Maybe when a human came and mistakenly opened the outside door she’d come through for the first time only the day before, Babe had rushed toward the light. Perhaps she dreamed of more bugs and cracked corn and grapes, more snuggles in the arms of a warm, soothingly breathing, human. Maybe the door closed on her head so quickly she had no time to think of anything else. I hope this is the case. She’d probably never experienced a headache, so maybe she didn’t experience her pain as “pain.”
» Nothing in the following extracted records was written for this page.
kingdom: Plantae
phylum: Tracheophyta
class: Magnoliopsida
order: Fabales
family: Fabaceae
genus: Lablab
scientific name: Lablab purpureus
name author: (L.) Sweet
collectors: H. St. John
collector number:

On one of his tapes, my teacher Jack Kornfield talks about what we are likely to think about as we’re dying. The most important question we will ask ourselves – having long given up asking such questions of others –is “Did I love well?” After all, we’re the only ones who could know. I think an acceptable answer is: I loved as well as I could.
What helps me with Babe’s death is that the day before, not knowing the future, I sat with her on my lap, stroking and admiring her. It delighted me that her experience of being a chicken on earth among humans was a loving one. That she ate only the best food, slept in a clean chicken house, had a nest ready for her and her eggs, should she ever happen to lay any. If someone had tried to tell Babe about the cruelty done to chickens by humans, and she could understand the language, she would not have believed them. Her experience, until a human accidentally closed the door to the outside world on her head, was that we are ok. Decent creatures to have in the service of chickens. For that, too, is how she had experienced humans.